Editor’s Note: A couple things of note about this very short item posted last week.
First, it is published by “GPS World.” It shows wide recognition in the satnav community that space-based sources for positioning, navigation and timing should be complemented with terrestrial sources. Any question about that should have been put to rest at this year’s Munich Satellite Navigation Summit.
Second, it discusses that all kinds of technologies are possible, eLoran is the only one that can meet maritime’s forecast needs, but that the problems implementing it are political, not technical.
The General Lighthouse Authorities of the U.K. and Ireland (GLA) reached Initial Operational Capability for eLoran on the East coast of the U.K. Although it was shown to work well technically, it has not been possible to implement the system in Europe on a regional basis.

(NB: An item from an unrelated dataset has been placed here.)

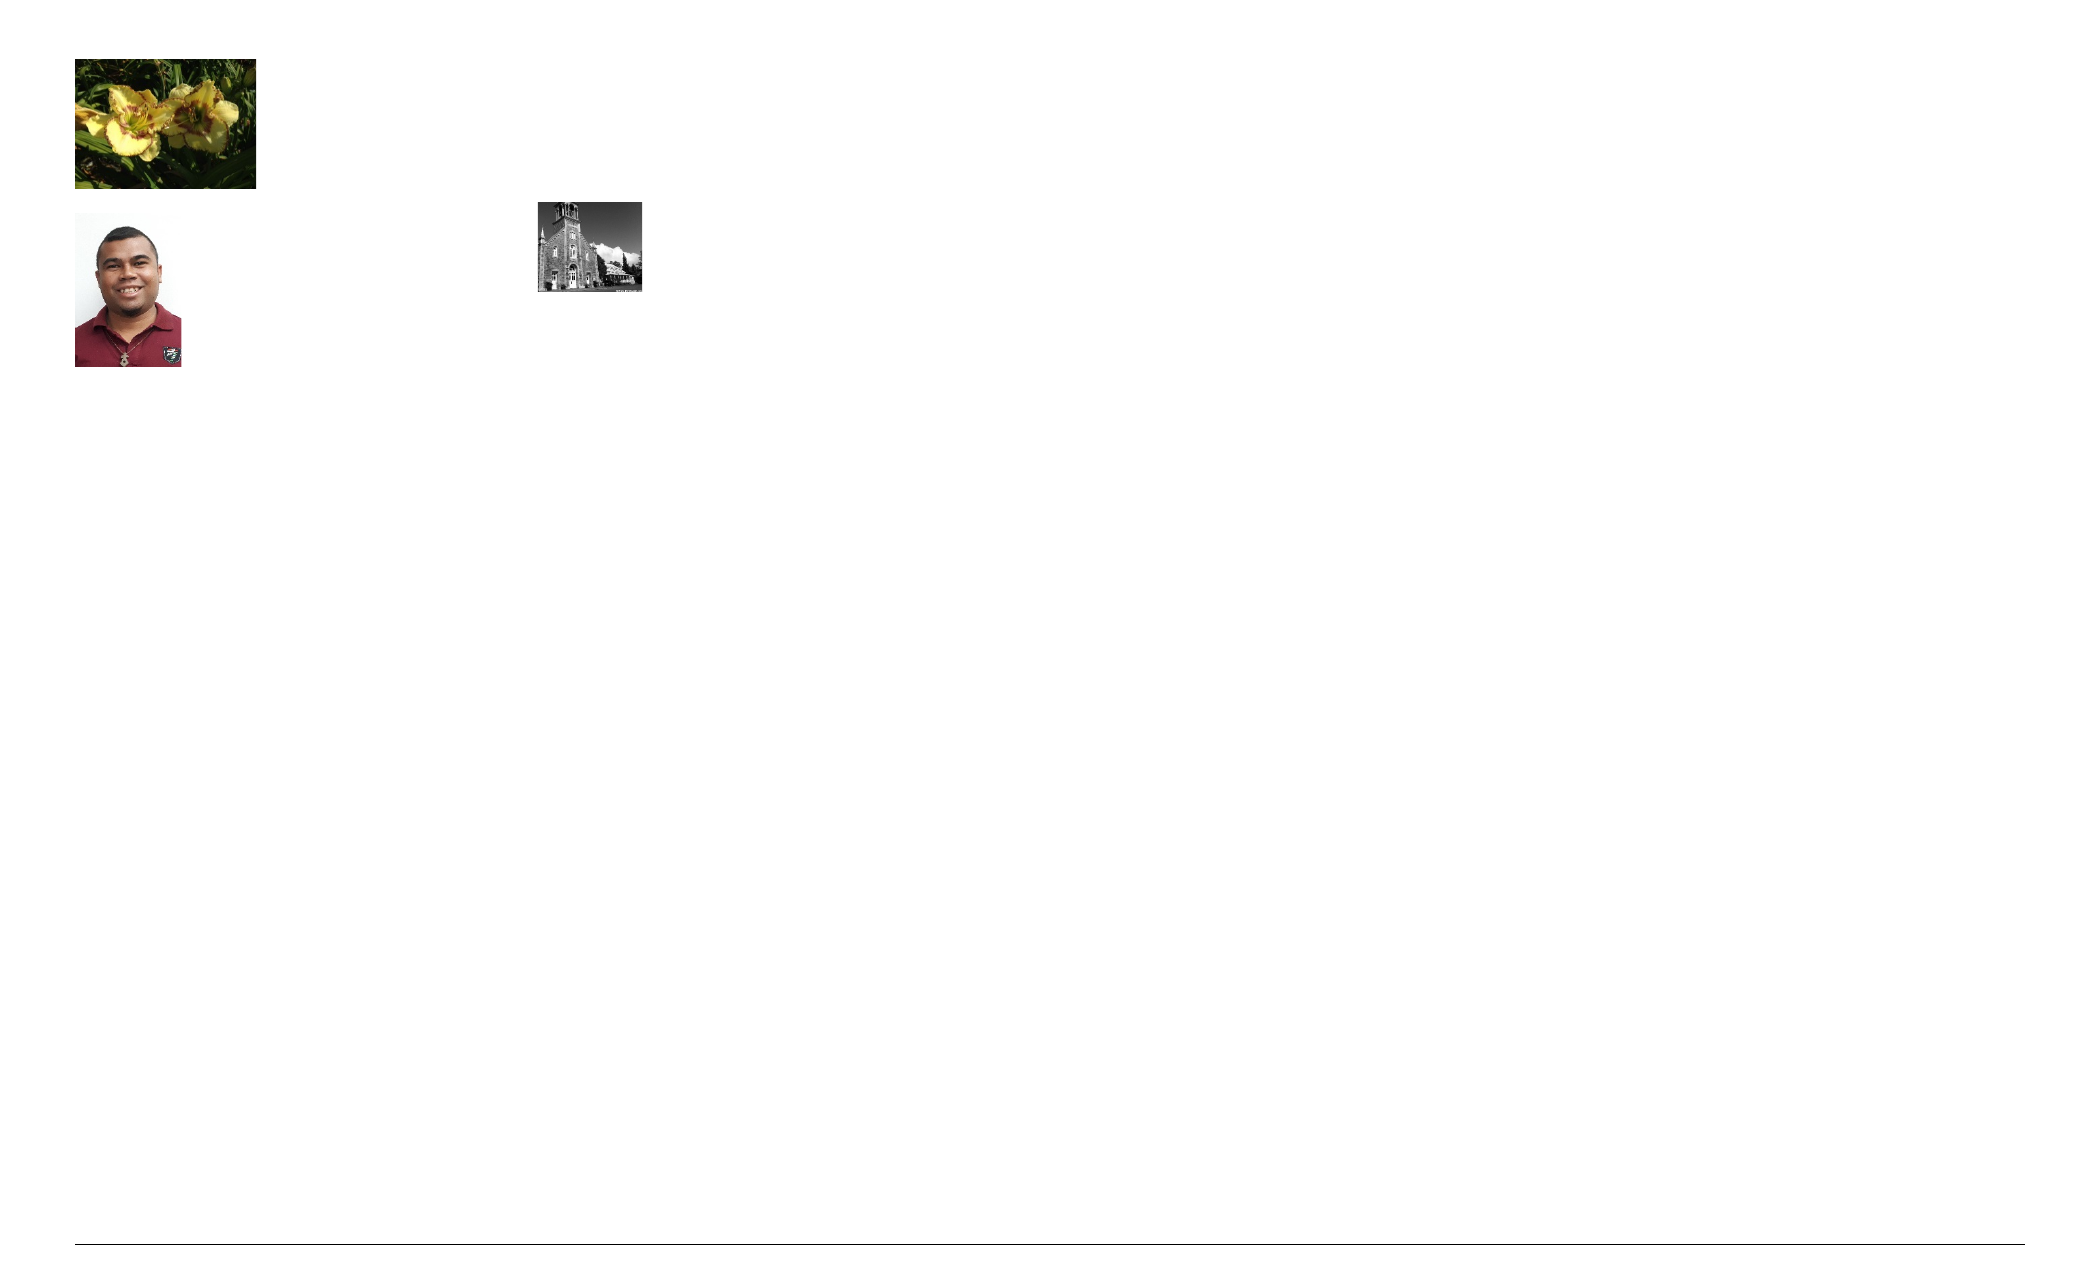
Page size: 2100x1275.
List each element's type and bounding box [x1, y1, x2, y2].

picture [75, 59, 257, 189]
picture [75, 213, 182, 367]
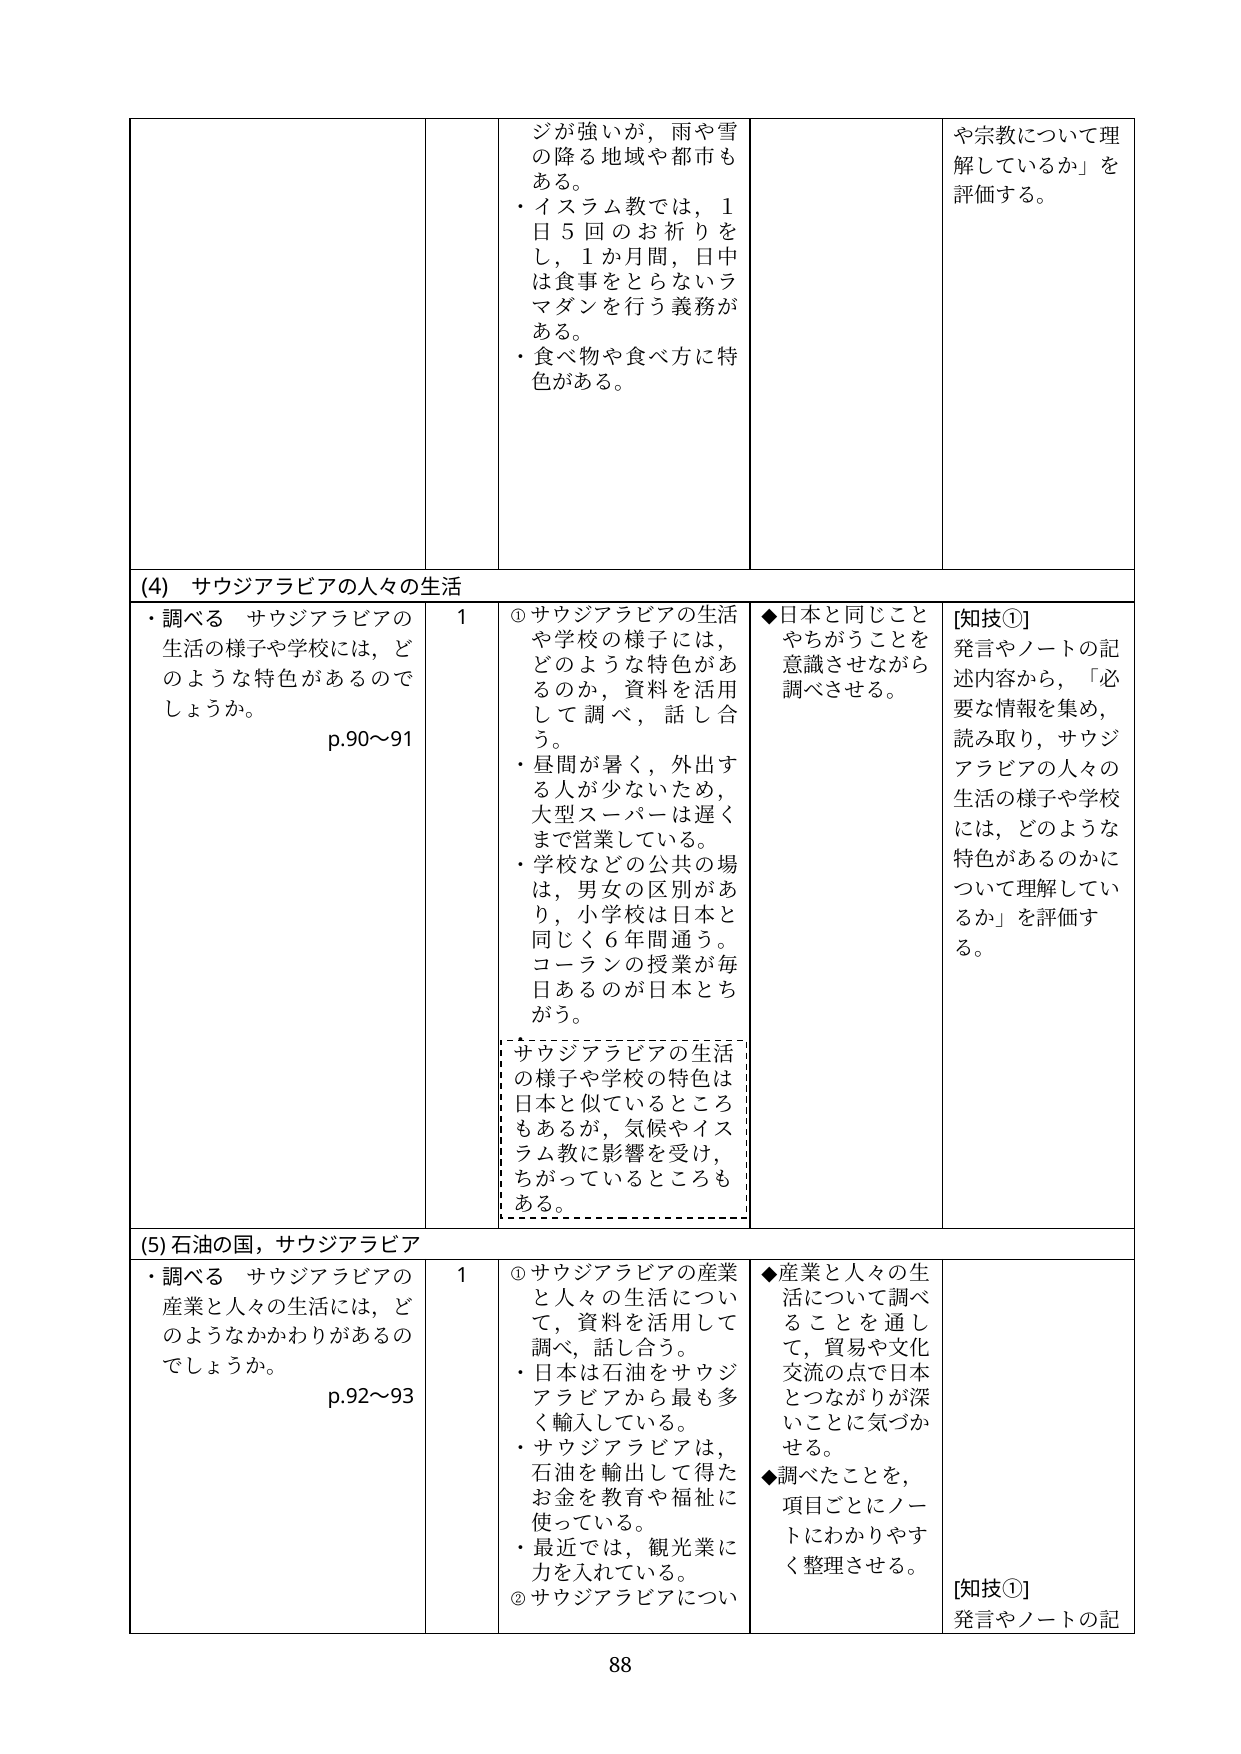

The GLA have also been involved in the potential development of other, non-satellite based, alternative systems. These may now form the basis of positioning resiliency either individually, or as a tapestry of systems serving the maritime navigator in Europe, unless current plans for commercial operation of eLoran come to fruition.
Here we consider the technical and regulatory status of eLoran in comparison with the other options, and explore necessary steps to protect the maritime navigator in the face of increasing GNSS outages. Several alternative backup technologies could be considered complementary to GNSS for future introduction into ships’ Integrated Navigation Systems. They have varying capabilities, and different limitations and levels of maturity, summarized in Table 1. Figure 1 shows estimated timescales for development and implementation.
■ eLoran is the only complementary backup system that can be implemented within the timescale envisaged for the introduction of e-navigation; however, there are political obstacles to implementation, at least in Europe.
■ R-mode and possibly radar positioning could be introduced by about 2030; however, both have inherent coverage limitations. Feasibility studies are needed to assess their economic viability.
■ Other options, such as inertial systems and signals of opportunity, might emerge as viable alternatives by 2030, but there are large uncertainties about technical and regulatory matters.
■ Quantum devices and options such as bathymetric and geomagnetic positioning can only be considered as longer term and uncertain possibilities.
■ A multi-system solution may offer the best approach. The IMO concept of the Integrated Navigation System aboard vessels, incorporating a multi-system receiver, provides flexibility for the inclusion of the above positioning technologies, if and when they become available, at an affordable cost.